With all due respect to Assemblyman Santiago’s concerns, we think his anger is misplaced. The most lethal flamethrowers in the not-so-golden state are its National Forests, which hold several hundred million dead trees that are fueling wildfires of unprecedented size and ferocity.
The 2017 wildfire season was the worst in California history. Property losses topped $12 billion. And that doesn’t count the two-plus billion dollars the U.S. Forest Service spent battling 2017’s western wildfires. Never mind the losses in air and water quality, fish and wildlife habitat, timber, outdoor recreation and public health.
Speaking of public health, no one has attempted to refute our claim that smoke from wildfires is a carcinogen, no less deadly that nicotine. We are in the hunt for a pulmonary specialist willing to check our facts for accuracy. When we find one, we’ll report.

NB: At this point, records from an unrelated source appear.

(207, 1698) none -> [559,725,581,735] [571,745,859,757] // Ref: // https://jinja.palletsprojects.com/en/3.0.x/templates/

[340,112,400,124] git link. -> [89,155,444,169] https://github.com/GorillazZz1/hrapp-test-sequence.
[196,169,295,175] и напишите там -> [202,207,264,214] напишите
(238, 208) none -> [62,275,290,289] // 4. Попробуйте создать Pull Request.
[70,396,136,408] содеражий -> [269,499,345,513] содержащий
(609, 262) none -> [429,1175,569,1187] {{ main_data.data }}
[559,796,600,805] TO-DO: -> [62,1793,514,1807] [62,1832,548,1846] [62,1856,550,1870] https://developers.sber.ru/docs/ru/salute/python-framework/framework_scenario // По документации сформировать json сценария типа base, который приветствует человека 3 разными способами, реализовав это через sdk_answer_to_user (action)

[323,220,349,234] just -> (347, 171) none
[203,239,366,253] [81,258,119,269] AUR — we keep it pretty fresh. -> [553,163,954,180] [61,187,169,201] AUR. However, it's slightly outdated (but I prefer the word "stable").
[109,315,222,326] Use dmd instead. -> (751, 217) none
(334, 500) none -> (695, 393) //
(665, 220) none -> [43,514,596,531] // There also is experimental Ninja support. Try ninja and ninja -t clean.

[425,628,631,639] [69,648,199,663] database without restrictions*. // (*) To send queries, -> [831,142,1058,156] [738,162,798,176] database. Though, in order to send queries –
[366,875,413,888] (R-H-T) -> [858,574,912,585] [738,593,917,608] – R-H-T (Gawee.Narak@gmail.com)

Meantime, insurers are making good on their promise to cancel the policies of homeowners who don’t protect their property from wildfire. But how do we shelter our homes and families from wildfires that throw red-hot embers a mile ahead of their murderous paths?
Do we remove shade trees so that flames rising from distant federal forests and rangelands can’t touch our homes, or do we confront this crisis at its source? Why is this question even necessary?
Many say climate change is to blame these godawful wildfires. And, indeed, the climate is changing, just as it has at irregular intervals for millions of years. How else to explain the presence of redwood debris unearthed from the Arctic tundra. Or lakebed pollen samples that show that much of western Montana was once sparsely-forested rangeland. Or other earthly rhythms that trump the impacts of human progress?
Forget about Elon Musk’s flamethrower, a tasteless publicity stunt at best. Focus instead on forcing Congress to fix the regulatory mess that is at the heart of the West’s wildfire crisis, a direct result of decades of vote-pandering, mismanagement and incompetence. We have at hand the science and know-how necessary to tamp down this wildfire crisis. Let’s get to it before it gets us.